*** Block opens ***

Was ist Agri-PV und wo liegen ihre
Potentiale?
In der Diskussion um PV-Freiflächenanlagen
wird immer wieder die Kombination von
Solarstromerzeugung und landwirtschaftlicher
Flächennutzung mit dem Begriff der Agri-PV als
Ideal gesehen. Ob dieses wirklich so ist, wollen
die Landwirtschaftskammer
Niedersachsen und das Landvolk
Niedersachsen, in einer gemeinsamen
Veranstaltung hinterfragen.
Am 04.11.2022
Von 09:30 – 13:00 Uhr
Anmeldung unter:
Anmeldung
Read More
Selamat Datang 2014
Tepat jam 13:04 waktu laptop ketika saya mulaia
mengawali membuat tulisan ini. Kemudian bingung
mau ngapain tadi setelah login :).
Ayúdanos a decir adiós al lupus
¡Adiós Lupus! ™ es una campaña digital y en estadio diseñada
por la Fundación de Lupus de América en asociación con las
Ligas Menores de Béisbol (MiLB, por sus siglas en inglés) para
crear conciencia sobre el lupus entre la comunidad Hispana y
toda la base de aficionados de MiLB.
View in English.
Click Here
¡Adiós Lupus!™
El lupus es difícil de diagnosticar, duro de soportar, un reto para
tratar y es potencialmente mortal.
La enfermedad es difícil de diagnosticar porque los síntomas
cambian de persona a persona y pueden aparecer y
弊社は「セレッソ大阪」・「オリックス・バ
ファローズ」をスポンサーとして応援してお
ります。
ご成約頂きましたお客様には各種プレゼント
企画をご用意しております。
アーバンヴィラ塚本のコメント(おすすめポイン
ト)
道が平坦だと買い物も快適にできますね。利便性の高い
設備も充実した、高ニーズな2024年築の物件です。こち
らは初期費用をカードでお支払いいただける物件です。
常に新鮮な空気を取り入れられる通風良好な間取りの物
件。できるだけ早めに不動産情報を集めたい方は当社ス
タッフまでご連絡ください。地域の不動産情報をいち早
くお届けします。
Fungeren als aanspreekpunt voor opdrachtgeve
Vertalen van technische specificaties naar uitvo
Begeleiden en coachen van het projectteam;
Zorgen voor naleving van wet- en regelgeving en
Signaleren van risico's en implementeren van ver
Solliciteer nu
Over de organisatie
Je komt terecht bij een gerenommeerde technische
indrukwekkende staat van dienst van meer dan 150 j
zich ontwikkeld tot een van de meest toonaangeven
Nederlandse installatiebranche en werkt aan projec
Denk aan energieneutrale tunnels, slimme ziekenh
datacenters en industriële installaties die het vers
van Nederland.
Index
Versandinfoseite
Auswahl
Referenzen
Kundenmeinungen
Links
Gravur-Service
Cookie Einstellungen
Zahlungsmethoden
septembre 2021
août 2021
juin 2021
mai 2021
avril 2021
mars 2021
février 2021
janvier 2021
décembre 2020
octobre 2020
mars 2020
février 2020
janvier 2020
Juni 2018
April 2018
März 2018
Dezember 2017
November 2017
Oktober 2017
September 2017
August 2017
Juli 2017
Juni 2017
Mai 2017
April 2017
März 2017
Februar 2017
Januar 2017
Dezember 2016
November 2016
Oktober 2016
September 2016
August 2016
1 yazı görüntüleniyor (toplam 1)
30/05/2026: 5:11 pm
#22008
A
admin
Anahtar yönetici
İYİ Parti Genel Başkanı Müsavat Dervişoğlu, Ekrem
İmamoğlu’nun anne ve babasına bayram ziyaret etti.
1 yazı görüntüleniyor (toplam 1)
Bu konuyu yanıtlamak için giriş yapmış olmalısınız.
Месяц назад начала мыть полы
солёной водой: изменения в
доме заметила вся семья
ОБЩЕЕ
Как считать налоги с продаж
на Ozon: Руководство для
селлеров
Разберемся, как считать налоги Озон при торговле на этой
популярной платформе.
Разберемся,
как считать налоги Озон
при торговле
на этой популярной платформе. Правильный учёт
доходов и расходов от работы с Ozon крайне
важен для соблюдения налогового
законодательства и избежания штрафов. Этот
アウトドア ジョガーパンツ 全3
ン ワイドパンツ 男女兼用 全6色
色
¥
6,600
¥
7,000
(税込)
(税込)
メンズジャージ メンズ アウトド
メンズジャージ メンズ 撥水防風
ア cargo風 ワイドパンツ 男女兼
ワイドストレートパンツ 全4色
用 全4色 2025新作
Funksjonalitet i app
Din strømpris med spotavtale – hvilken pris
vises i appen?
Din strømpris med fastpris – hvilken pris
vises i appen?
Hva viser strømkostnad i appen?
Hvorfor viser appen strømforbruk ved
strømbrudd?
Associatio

*** Block closes ***

**Exercise goal**
Would you repeat each of the lines above exactly?

**Result below**
Was ist Agri-PV und wo liegen ihre
Potentiale?
In der Diskussion um PV-Freiflächenanlagen
wird immer wieder die Kombination von
Solarstromerzeugung und landwirtschaftlicher
Flächennutzung mit dem Begriff der Agri-PV als
Ideal gesehen. Ob dieses wirklich so ist, wollen
die Landwirtschaftskammer
Niedersachsen und das Landvolk
Niedersachsen, in einer gemeinsamen
Veranstaltung hinterfragen.
Am 04.11.2022
Von 09:30 – 13:00 Uhr
Anmeldung unter:
Anmeldung
Read More
Selamat Datang 2014
Tepat jam 13:04 waktu laptop ketika saya mulaia
mengawali membuat tulisan ini. Kemudian bingung
mau ngapain tadi setelah login :).
Ayúdanos a decir adiós al lupus
¡Adiós Lupus! ™ es una campaña digital y en estadio diseñada
por la Fundación de Lupus de América en asociación con las
Ligas Menores de Béisbol (MiLB, por sus siglas en inglés) para
crear conciencia sobre el lupus entre la comunidad Hispana y
toda la base de aficionados de MiLB.
View in English.
Click Here
¡Adiós Lupus!™
El lupus es difícil de diagnosticar, duro de soportar, un reto para
tratar y es potencialmente mortal.
La enfermedad es difícil de diagnosticar porque los síntomas
cambian de persona a persona y pueden aparecer y
弊社は「セレッソ大阪」・「オリックス・バ
ファローズ」をスポンサーとして応援してお
ります。
ご成約頂きましたお客様には各種プレゼント
企画をご用意しております。
アーバンヴィラ塚本のコメント(おすすめポイン
ト)
道が平坦だと買い物も快適にできますね。利便性の高い
設備も充実した、高ニーズな2024年築の物件です。こち
らは初期費用をカードでお支払いいただける物件です。
常に新鮮な空気を取り入れられる通風良好な間取りの物
件。できるだけ早めに不動産情報を集めたい方は当社ス
タッフまでご連絡ください。地域の不動産情報をいち早
くお届けします。
Fungeren als aanspreekpunt voor opdrachtgeve
Vertalen van technische specificaties naar uitvo
Begeleiden en coachen van het projectteam;
Zorgen voor naleving van wet- en regelgeving en
Signaleren van risico's en implementeren van ver
Solliciteer nu
Over de organisatie
Je komt terecht bij een gerenommeerde technische
indrukwekkende staat van dienst van meer dan 150 j
zich ontwikkeld tot een van de meest toonaangeven
Nederlandse installatiebranche en werkt aan projec
Denk aan energieneutrale tunnels, slimme ziekenh
datacenters en industriële installaties die het vers
van Nederland.
Index
Versandinfoseite
Auswahl
Referenzen
Kundenmeinungen
Links
Gravur-Service
Cookie Einstellungen
Zahlungsmethoden
septembre 2021
août 2021
juin 2021
mai 2021
avril 2021
mars 2021
février 2021
janvier 2021
décembre 2020
octobre 2020
mars 2020
février 2020
janvier 2020
Juni 2018
April 2018
März 2018
Dezember 2017
November 2017
Oktober 2017
September 2017
August 2017
Juli 2017
Juni 2017
Mai 2017
April 2017
März 2017
Februar 2017
Januar 2017
Dezember 2016
November 2016
Oktober 2016
September 2016
August 2016
1 yazı görüntüleniyor (toplam 1)
30/05/2026: 5:11 pm
#22008
A
admin
Anahtar yönetici
İYİ Parti Genel Başkanı Müsavat Dervişoğlu, Ekrem
İmamoğlu’nun anne ve babasına bayram ziyaret etti.
1 yazı görüntüleniyor (toplam 1)
Bu konuyu yanıtlamak için giriş yapmış olmalısınız.
Месяц назад начала мыть полы
солёной водой: изменения в
доме заметила вся семья
ОБЩЕЕ
Как считать налоги с продаж
на Ozon: Руководство для
селлеров
Разберемся, как считать налоги Озон при торговле на этой
популярной платформе.
Разберемся,
как считать налоги Озон
при торговле
на этой популярной платформе. Правильный учёт
доходов и расходов от работы с Ozon крайне
важен для соблюдения налогового
законодательства и избежания штрафов. Этот
アウトドア ジョガーパンツ 全3
ン ワイドパンツ 男女兼用 全6色
色
¥
6,600
¥
7,000
(税込)
(税込)
メンズジャージ メンズ アウトド
メンズジャージ メンズ 撥水防風
ア cargo風 ワイドパンツ 男女兼
ワイドストレートパンツ 全4色
用 全4色 2025新作
Funksjonalitet i app
Din strømpris med spotavtale – hvilken pris
vises i appen?
Din strømpris med fastpris – hvilken pris
vises i appen?
Hva viser strømkostnad i appen?
Hvorfor viser appen strømforbruk ved
strømbrudd?
Associatio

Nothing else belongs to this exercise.